I wonder if there's a clump of cells in the brain marked "Keep everything you've ever owned and don't even think of throwing anything away" that can be removed? If so, I'm thinking of offering myself up for consideration as an experimental subject. I figure even if they miss, that clump of cells is likely to be in the neighborhood with "It will only take a half hour to complete this gargantuan task," and "This is so engrossing I'm finally feeling focused...oh, look at that! How interesting!" Either way I'm golden, once the surgery is performed.

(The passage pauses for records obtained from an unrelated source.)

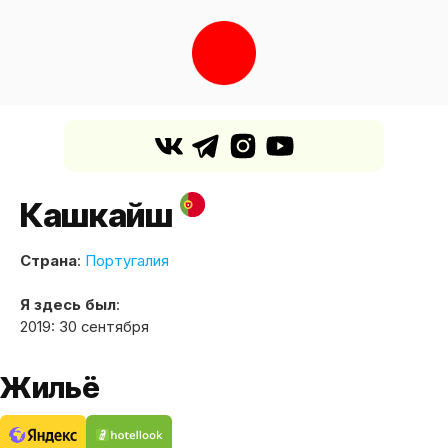
Кашкайш
Страна
:
Португалия
Я здесь был
:
2019: 30 сентября
Жильё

Hmph. Sounds a bit like the impetus behind the thought processes of those cosmetic surgery addicts and to be quite truthful I'm not much into pain or knives. But really, there's got to be something genetically wrong with someone who keeps every single email sent to her until suddenly one day she notices the total has mounted to a nice, untidy 2453. I only wish I were making this up. But it never occurs to me to delete an email. I mean, I might NEED to know exactly what date it was on which my friend emailed a plea for a 2 minute distraction from the mind-bogglingly dull task set out for her by her boss. It might be a life-or-death matter for me to recall, verbatum, how my mother described the latest antics of my much-beloved kitty I'm missing so much.
Or so it seems. The clincher is that usually the very day I even notice the emails have mounted to impossible heights, I'm planning that THIS will be THE day for me to really have a focused morning. It's going to be productive and nothing will get in my way. Not even those emails.